Shortly before Lange pulled into his driveway, Weikert turned on his overhead lights. But Lange – who later said that he had not seen Weikert – continued into his garage and began to close the door. Weikert, who had quickly parked in the driveway, followed Lange into the garage. Once there, Weikert said, he smelled alcohol. Lange was taken to a hospital, where testing determined his blood-alcohol level to be 0.245% — more than three times the legal limit.

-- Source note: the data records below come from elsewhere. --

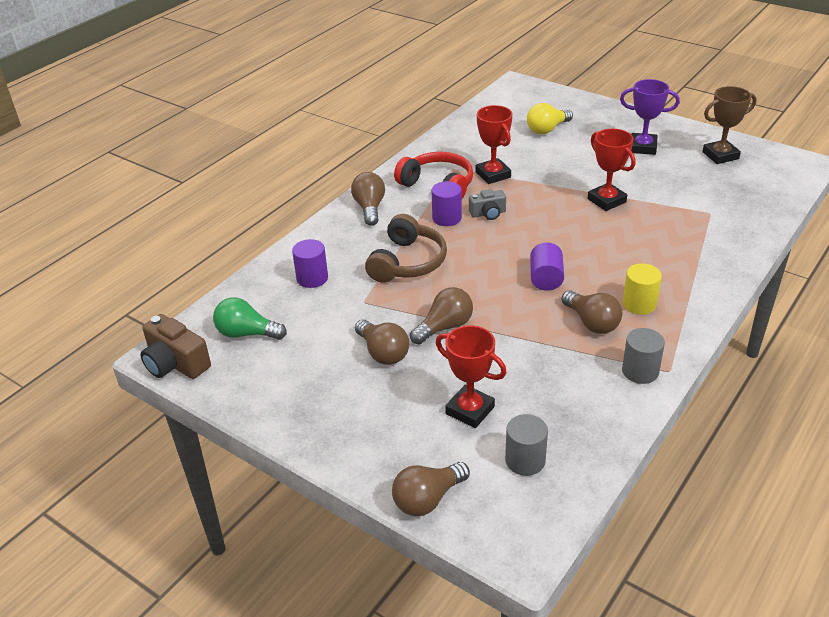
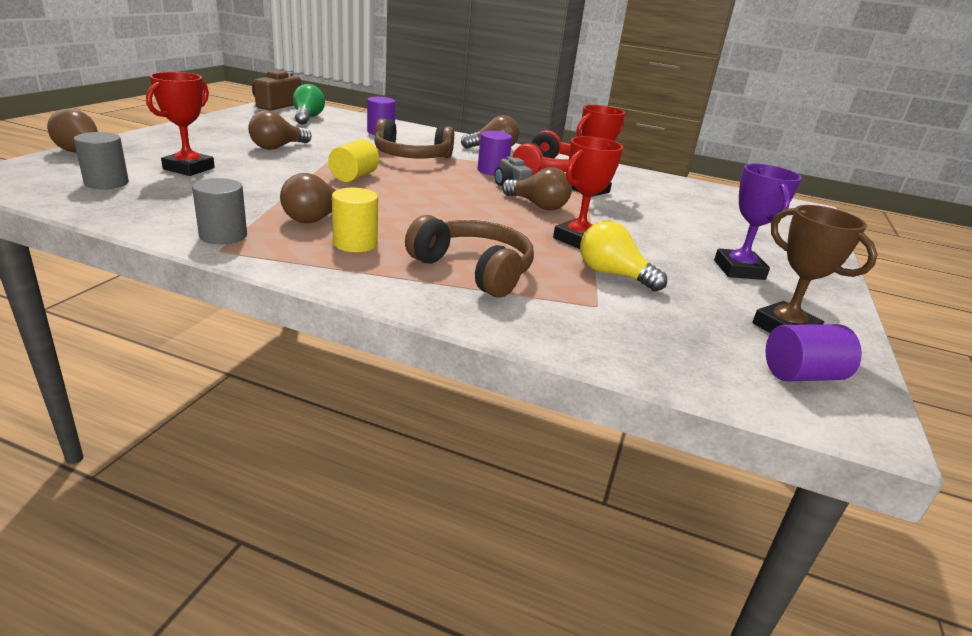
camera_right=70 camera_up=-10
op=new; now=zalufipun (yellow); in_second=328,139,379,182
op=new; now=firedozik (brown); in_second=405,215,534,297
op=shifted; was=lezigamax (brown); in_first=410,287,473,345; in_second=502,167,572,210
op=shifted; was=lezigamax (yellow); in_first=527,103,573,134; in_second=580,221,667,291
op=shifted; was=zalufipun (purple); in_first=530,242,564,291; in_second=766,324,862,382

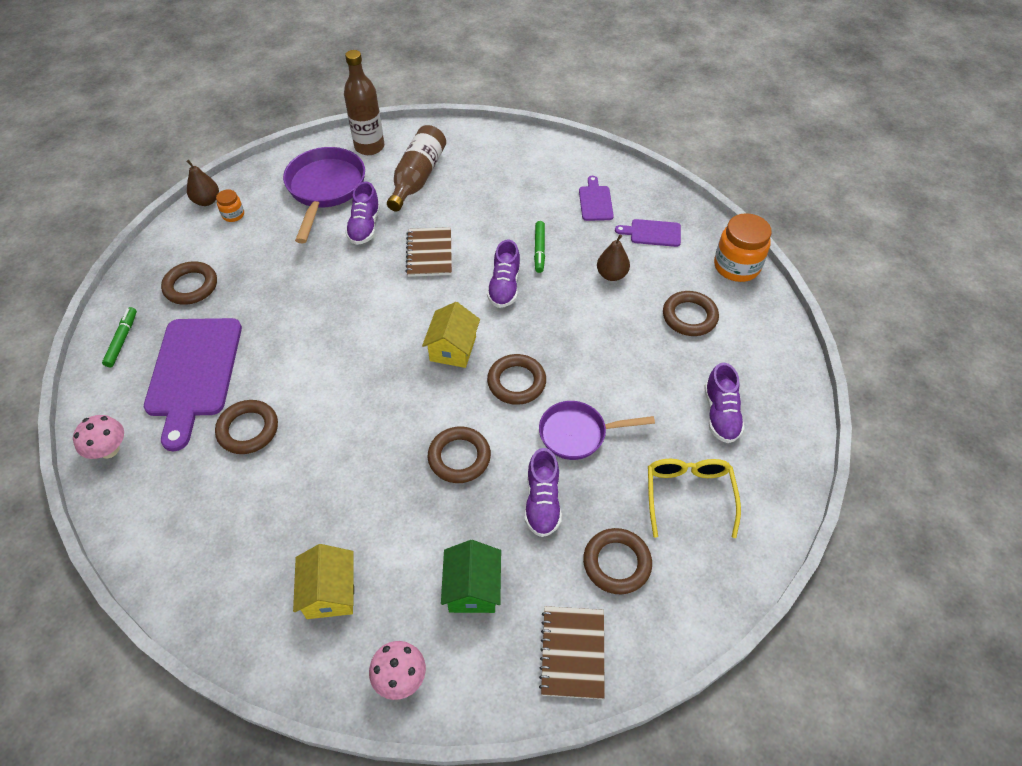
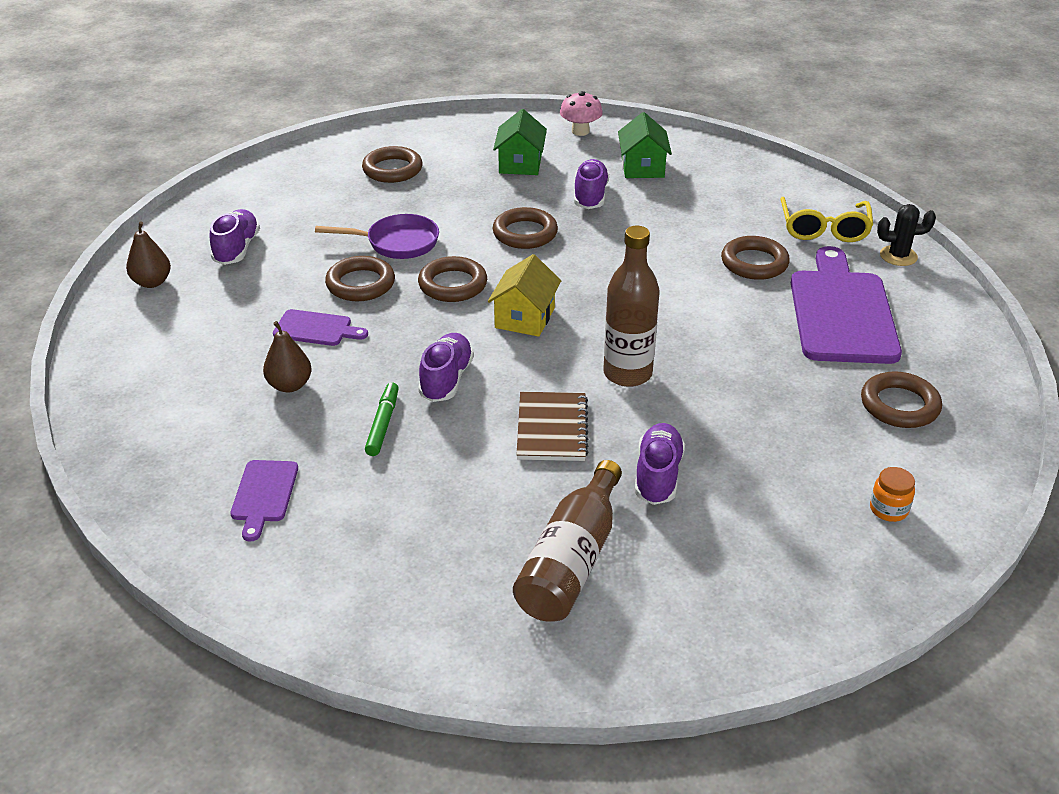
camera_right=-175 camera_up=-15
op=shifted; was=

Lange contested his conviction, arguing that Weikert violated the Fourth Amendment when he entered the garage without a warrant. But a California appeals court rejected that argument. It ruled that Weikert had probable cause to arrest Lange when he pulled into the driveway and then entered the garage after Weikert turned on his lights. Weikert’s “hot pursuit” of Lange therefore justified his entry into Lange’s garage, even without a warrant.
The Supreme Court disagreed. Writing for the majority, Justice Elena Kagan said not every hot pursuit is the same and not every circumstance means officers can avoid getting a warrant. If time allows, they should follow the Fourth Amendment and get a warrant…even if doing so means a suspect gets away.